Exercises
[1] For each statement (a), (b) and (c), decide whether it agrees with the article on high-yield farming below. Answer yes or no, and quote the words of the article that decide it.
(a) In 2004, the Copenhagen Consensus panel recommended more investment in fighting HIV/AIDS.
(b) The book "Saving the Planet With Pesticides and Plastic" was published in 2008.
(c) Norman Borlaug received the Nobel Peace Prize in 1970.
[2] Reproduce a passage of the article on high-yield farming below without alteration. Begin at the words "May 29, 2012" and stop after the words "solve solvable problems.".
[3] Answer the following questions from the article on high-yield farming below.
(a) In which newspaper did Lomborg write on April 24?
(b) How often does Lomborg summon his panel of economists?
(c) What did the new seeds, with fertilizer, irrigation, and pesticides, do to crop yields on good-quality soils?

Reading text

::::::

Free Lance-Star (Virginia)
May 29, 2012
by Dennis T. Avery
Bjorn Lomborg and his Copenhagen Consensus have just joined one of the smallest clubs in today's world: people who believe that high-yield farming is the path to a sustainable future for people and wildlife despite, and even because of, its pesticides, chemical fertilizers, irrigation dams, and blast-freezers.
Lomborg, famous for his book "The Skeptical Environmentalist," summons a quadrennial panel of distinguished economists to examine where the world might invest more effectively to solve solvable problems.
In 2004, his panel recommended more investment in fighting HIV/AIDS. In 2008, they suggested more investment in delivering micronutrients to malnourished populations. This year, as Lomborg wrote in the Wall Street Journal on April 24:
"One of the main reasons we cut down natural habitat is to increase farming output for a growing population, so one proposed policy is to increase agricultural yields through research and development, making it possible to feed more people with less land. This is a controversial answer to the challenge of the loss of biodiversity but one which might do more, at lower cost, than our current efforts."
I confess to having written a book in 1995 titled "Saving the Planet With Pesticides and Plastic: The Environmental Triumph of High-Yield Farming." The book honored Dr. Norman Borlaug, the 1970 Nobel Peace Prize winner, who led international efforts in cross-breeding higher-yielding and disease-resistant grain crops. The new seeds, with fertilizer, irrigation, and pesticides, tripled crop yields on the good-quality soils around the world. It was the most amazing humanitarian gain in human history.

::::::

Data provided
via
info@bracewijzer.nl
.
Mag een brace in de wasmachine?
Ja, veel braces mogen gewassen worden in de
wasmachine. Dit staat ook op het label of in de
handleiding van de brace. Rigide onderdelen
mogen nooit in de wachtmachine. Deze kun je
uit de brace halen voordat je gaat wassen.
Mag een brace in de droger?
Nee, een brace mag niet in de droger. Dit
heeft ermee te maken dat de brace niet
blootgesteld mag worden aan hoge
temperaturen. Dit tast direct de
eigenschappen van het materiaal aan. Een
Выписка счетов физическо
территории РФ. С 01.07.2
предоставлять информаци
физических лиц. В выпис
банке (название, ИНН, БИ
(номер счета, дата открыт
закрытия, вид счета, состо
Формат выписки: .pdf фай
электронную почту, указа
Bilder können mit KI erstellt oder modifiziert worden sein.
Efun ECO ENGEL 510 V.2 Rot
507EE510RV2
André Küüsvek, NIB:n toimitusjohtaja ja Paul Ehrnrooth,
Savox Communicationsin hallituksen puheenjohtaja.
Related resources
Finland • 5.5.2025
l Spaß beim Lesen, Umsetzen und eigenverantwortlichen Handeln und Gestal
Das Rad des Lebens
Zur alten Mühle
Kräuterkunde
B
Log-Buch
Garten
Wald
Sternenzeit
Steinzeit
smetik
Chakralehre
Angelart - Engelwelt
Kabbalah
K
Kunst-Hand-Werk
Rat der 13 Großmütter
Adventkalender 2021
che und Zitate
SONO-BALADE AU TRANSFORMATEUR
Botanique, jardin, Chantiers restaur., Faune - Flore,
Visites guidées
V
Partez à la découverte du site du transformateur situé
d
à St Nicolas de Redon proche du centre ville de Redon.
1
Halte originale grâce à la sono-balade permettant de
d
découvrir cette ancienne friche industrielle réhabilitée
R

::::::

Answer set
[1]
(a) Yes: "In 2004, his panel recommended more investment in fighting HIV/AIDS."
(b) No: "I confess to having written a book in 1995 titled "Saving the Planet With Pesticides and Plastic: The Environmental Triumph of High-Yield Farming.""
(c) Yes: "Dr. Norman Borlaug, the 1970 Nobel Peace Prize winner"

[2]
May 29, 2012
by Dennis T. Avery
Bjorn Lomborg and his Copenhagen Consensus have just joined one of the smallest clubs in today's world: people who believe that high-yield farming is the path to a sustainable future for people and wildlife despite, and even because of, its pesticides, chemical fertilizers, irrigation dams, and blast-freezers.
Lomborg, famous for his book "The Skeptical Environmentalist," summons a quadrennial panel of distinguished economists to examine where the world might invest more effectively to solve solvable problems.

[3]
(a) The Wall Street Journal.
(b) Every four years (quadrennially).
(c) They tripled them.